Disconnection of parietal and occipital access to the saccadic oculomotor system.

Exp Brain Res

Department of Anatomy and Cell Biology, SUNY-Health Science Center, Syracuse 13210.

Published: July 1988

The experiment explored the networks through which signals arising from visual areas of cortex control saccadic eye movements. Electrical stimulation of the inferior parietal and the occipital cortex (here termed the "posterior eye fields") normally evokes saccadic eye movements. We replicated previous reports that these evoked eye movements ceased after large tectal ablations. This initial finding suggested that the "posterior eye fields" depended on a single route of access to the saccade generator, one descending through the superior colliculus (SC). On closer examination, the critical lesion appeared to be one which removed the SC and cut efferents from the frontal eye field (FEF) coursing nearby.
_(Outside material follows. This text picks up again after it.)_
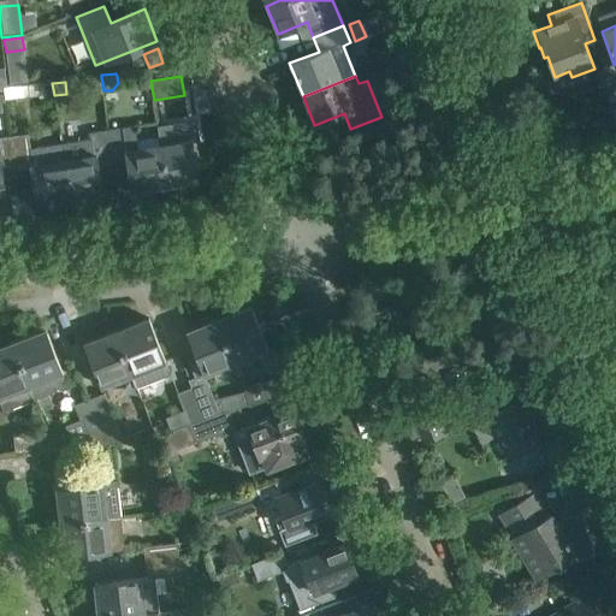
[(52,83),(30,86),(33,98),(54,95),(52,83)]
Subsequently we confirmed that eye movements evoked from the posterior eye fields ceased after cooling the SC, or cutting its efferents- but only when one of these procedures was combined with FEF ablation. Thus, visual signals from the occipital and inferior parietal cortex have more than one, but perhaps only two routes of access to the oculomotor system. One passes through the superior colliculus, the other through the frontal eye field. Ancillary experiments revealed that inferior parietal and FEF ablations, alone or combined, do not disrupt saccades evoked from the occipital lobe. Striate and prestriate areas can therefore use their own direct input to the SC or to the basal ganglia to drive saccadic eye movements.